----- 给定文本

基本要点：
1. 了解高效液相色谱法的优点及适用范围；
2. 了解高效液相色谱仪的主要部件及高效液相色谱法基本流程；
3. 理解常用检测器的原理、适用的分析对象及适用范围；
4. 理解各种分离方式的原理及选择原则。

第一节 高效液相色谱法的特点

一、概述      

    液相色谱法是指流动相为液体的技术。早期的液相色谱（经典液相色谱）是将小体积的试液注入色谱柱上部，然后用洗脱液（流动相）洗脱。这种经典色谱法，流动相依靠自身的重力穿过色谱柱，柱效差(固定相颗粒不能太小)，分离时间很长。 

70年代初期发展起来的高效液相色谱法，克服了经典液相色谱法柱效低，分离时间很长的缺点。成为一种高效、快速的分离技术。高效液相色谱法是在经典色谱法的基础上，引用了气相色谱的理论，在技术上，流动相改为高压输送（最高输送压力可达4.9´10⁷Pa）;色谱柱是以特殊的方法用小粒径的填料填充而成，从而使柱效大大高于经典液相色谱（每米塔板数可达几万或几十万）；同时柱后连有高灵敏度的检测器，可对流出物进行连续检测。

----------
----- 所给资料

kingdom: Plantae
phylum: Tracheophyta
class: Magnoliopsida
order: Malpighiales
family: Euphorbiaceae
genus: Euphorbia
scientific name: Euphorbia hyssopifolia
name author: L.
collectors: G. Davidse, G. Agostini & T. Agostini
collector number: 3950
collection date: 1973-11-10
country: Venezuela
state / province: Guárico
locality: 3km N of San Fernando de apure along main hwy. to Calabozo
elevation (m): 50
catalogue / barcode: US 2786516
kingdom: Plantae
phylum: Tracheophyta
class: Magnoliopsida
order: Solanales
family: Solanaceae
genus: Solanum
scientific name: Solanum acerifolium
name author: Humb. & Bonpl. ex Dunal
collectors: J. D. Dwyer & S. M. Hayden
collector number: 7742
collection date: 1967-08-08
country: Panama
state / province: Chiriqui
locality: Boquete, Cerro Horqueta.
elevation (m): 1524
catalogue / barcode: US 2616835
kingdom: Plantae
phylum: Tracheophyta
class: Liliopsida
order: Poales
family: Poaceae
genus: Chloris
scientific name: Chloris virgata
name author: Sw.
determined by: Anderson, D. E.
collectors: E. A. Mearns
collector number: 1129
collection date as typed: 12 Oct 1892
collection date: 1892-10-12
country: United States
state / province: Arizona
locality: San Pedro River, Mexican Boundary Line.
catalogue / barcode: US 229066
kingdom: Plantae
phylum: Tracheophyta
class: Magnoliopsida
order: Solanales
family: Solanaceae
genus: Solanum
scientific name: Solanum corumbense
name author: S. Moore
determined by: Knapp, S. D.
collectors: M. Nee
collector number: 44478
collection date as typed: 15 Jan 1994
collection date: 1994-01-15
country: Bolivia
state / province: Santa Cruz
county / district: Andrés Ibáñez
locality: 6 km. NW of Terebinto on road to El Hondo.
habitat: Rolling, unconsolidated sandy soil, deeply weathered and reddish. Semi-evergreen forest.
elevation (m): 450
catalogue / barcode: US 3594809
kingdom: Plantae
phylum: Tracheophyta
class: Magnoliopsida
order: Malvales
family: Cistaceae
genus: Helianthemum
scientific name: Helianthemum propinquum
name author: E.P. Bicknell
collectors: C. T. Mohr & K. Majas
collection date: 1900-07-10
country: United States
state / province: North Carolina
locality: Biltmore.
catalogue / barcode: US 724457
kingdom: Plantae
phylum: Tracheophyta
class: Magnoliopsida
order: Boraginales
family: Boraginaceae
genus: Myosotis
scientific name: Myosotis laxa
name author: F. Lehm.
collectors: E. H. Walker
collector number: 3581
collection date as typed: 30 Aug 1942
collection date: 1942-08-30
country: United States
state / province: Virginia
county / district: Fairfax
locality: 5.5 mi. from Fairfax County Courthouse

----------

▶ _练习任务_
A) 请将高效液相色谱法文本中以“液相色谱法是指流动相为液体的技术”开头的段落改写成要点列表，并保留其主要信息。
B) 请接着高效液相色谱法文本的最后一句往下续写。

▶ _参考答案_
A)
- 液相色谱法是流动相为液体的色谱技术。
- 早期的经典液相色谱先将小体积试液注入色谱柱上部，再用洗脱液（流动相）洗脱。
- 流动相依靠自身重力穿过色谱柱。
- 固定相颗粒不能太小，因此柱效差。
- 分离时间很长。

B)
二、特点

1．高压：液相色谱法以液体为流动相（称为载液），液体流经色谱柱，受到阻力较大，为了迅速地通过色谱柱，必须对载液施加高压。一般可达150～350×10⁵Pa。
     2. 高速：流动相在柱内的流速较经典色谱快得多，一般可达1～10ml/min。高效液相色谱法所需的分析时间较之经典液相色谱法少得多，一般少于 1h 。
     3. 高效：近来研究出许多新型固定相，使分离效率大大提高。
     4.高灵敏度：高效液相色谱已广泛采用高灵敏度的检测器，进一步提高了分析的灵敏度。如荧光检测器灵敏度可达10^-11g。另外，用样量小，一般几个微升。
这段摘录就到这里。